** Opening Source extract block **

From a guy who retired after 37 years as a full-time firefighter, I say Thank You for clearing the fire hydrant. Nothing is worse than fighting snowy roads to arrive at a burning structure that has the nearest hydrant buried by snow from the snowplow or someone who thought that it was a good place to pile their snow. Precious minutes and property are lost while trying to dig them out and chipping off the ice around the valve and caps. The hydrant by my house (250' from my house) always gets some TLC from either my blower or Bobcat after it snows.


----------



## Zedhead (Jan 1, 2016)

When I lived in town, I didn't have, or really have a need for a Blower. (was much younger then) But there was a little old lady that used to use the bus stop kitty corner from our lot. For about half the winter I never really noticed, but she was standing practically on the street. The snow bank was piled so high on the sidewalk. I went over and spent 10 mins to clear the sidewalk enough for a safe place to wait. I continued that for the rest of the time we lived in town. 

I could not, for the life of me, figure out why the home owner on the corner would not keep their sidewalk clear. I asked him one summer day, and he just shrugged his shoulders and walked away.

** Closing Source extract block **

**Assigned task:**
Carry the snow-clearing forum thread forward from its last sentence, keeping to its tone. The material that comes next is separate from the snow-clearing forum thread.

** Opening Provided data block **

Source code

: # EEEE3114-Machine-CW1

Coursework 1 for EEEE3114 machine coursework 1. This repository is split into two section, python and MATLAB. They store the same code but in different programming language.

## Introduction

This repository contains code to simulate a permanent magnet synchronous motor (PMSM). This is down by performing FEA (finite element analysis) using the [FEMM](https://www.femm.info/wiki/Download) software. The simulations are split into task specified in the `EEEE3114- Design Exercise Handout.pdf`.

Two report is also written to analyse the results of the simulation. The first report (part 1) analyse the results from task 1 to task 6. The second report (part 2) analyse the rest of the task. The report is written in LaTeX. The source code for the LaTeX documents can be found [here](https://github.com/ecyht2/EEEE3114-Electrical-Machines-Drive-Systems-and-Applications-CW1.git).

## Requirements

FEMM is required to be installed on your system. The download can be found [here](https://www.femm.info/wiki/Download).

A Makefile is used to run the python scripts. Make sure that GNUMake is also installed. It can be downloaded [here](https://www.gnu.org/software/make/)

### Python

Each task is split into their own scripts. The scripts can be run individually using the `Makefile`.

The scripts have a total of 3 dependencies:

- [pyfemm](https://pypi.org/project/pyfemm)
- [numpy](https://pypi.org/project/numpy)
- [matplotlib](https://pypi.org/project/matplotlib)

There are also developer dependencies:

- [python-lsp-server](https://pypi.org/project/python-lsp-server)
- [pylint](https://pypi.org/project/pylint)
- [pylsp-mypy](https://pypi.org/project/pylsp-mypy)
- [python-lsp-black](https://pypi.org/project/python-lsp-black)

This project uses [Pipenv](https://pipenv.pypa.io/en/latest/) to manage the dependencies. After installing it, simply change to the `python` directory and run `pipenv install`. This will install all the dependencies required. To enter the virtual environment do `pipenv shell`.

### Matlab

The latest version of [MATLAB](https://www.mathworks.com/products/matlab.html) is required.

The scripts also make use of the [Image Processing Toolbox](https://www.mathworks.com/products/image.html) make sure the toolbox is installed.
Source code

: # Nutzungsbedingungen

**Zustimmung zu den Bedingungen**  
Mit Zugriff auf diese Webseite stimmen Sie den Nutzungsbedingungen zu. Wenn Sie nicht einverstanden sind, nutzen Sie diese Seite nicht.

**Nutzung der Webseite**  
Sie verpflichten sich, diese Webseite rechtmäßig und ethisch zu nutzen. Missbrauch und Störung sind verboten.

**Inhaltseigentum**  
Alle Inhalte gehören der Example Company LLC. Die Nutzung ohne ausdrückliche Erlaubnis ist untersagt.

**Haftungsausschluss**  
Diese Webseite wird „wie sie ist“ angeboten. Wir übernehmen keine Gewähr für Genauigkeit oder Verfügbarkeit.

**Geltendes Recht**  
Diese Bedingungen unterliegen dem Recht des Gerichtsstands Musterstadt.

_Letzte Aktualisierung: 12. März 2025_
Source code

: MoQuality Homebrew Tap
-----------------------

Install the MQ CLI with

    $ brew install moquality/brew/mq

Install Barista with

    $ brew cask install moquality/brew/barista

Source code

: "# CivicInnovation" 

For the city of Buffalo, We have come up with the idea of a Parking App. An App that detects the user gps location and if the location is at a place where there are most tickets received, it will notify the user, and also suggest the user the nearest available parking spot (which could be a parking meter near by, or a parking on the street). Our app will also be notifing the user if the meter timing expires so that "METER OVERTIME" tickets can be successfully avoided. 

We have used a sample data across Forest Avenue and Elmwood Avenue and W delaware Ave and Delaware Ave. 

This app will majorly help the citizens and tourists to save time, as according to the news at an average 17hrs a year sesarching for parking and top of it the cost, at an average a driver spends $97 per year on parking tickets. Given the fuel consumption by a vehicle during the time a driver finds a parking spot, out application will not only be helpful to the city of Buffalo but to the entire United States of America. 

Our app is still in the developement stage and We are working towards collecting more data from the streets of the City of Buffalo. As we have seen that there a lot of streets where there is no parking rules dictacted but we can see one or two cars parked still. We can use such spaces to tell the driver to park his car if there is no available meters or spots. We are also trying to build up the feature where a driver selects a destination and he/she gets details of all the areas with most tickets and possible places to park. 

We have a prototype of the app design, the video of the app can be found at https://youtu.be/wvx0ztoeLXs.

** Closing Provided data block **

**The answer:**
----------



## mikeinri (Mar 16, 2015)

The fire hydrant thing is the worst. 

My last house had a hydrant out front, one of my best friends, a (now retired) fireman, told me that it was my legal responsibility to keep it clear. I'd never heard that before, but took care of it for the three years we lived there.

Fast forward to this house, not only does the neighbor with the closest hydrant (to me) not clear it, he piles all the snow from his driveway on top of it. One year, he had a pile at least 10-15 feet high over it (don't ask me how he got out of his driveway, BTW). 

Anyway, one day my next-door-neighbor (who is directly across from the hydrant) is out there with an axe trying to chop down the pile. I asked what he was doing, he said digging out the mailboxes and hydrant. I told him to get out of the way, and used my tractor blower to clear it.

Now I keep an eye on that too. Their attitude is that because we pay taxes, the town should clear the hydrants. To their credit, the FD did come around last year (when we got 9 feet of snow over about 5-6 weeks), but that wasn't their priority, and as noted above, the last thing you want during a fire is the FD having to waste time finding and clearing your hydrant.

Mike


----------



## bearman49709 (Apr 27, 2015)

What I want to know is what are all these fire hydrants and sidewalks you are talking about?

Wait I think I saw them when I went to the big city of 5000 in the county next to mine. You walk on sidewalks right, what do you do with fire hydrants is that how you start them gas grills?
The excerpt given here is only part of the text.